Schagrin v. Wilmington Medical Center, Inc.Annotate this Case
304 A.2d 61 (1973)
Martin A. SCHAGRIN, Administrator of the Estate of Terry Johnson, Plaintiff, v. WILMINGTON MEDICAL CENTER, INC., a corporation of the State of Delaware, Defendant.
Superior Court of Delaware, New Castle.
March 8, 1973.
*62 Morton Richard Kimmel, Wilmington, for plaintiff.
Rodney M. Layton, Jane R. Roth, Richards, Layton & Finger, Wilmington, for defendant.OPINION
On July 1, 1969, Terry Johnson, a nine year old child, fell on a sidewalk while playing with other children. She received a two and one-half inch cut on her left leg just below the knee from a broken soda bottle. Her sister, Shirley Johnson, immediately took her the the Emergency Room of the Delaware Division, of the Wilmington Medical Center. At the Emergency Room she was treated by the physician in charge who cleaned the wound and closed it with stitches. She was instructed by the physician to see her family doctor within five days.

* [Data section]:
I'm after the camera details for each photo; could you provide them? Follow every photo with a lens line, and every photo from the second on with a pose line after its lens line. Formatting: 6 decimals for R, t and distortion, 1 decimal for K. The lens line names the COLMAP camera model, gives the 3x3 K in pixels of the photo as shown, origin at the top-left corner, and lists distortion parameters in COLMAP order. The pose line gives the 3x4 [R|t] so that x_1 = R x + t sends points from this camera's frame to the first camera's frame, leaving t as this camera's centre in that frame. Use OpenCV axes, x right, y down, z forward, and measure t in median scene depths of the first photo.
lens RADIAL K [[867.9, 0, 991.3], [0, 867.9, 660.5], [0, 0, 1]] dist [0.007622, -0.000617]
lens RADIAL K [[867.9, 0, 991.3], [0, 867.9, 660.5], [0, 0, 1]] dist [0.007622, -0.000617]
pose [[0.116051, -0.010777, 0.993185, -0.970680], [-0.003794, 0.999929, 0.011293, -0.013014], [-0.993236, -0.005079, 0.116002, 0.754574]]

* [Your objective]: Reproduce the court case text word for word, from "Martin A. SCHAGRIN, Administrator" up to and including "of Delaware, Defendant.".

* [Exercise answer]:
Martin A. SCHAGRIN, Administrator of the Estate of Terry Johnson, Plaintiff, v. WILMINGTON MEDICAL CENTER, INC., a corporation of the State of Delaware, Defendant.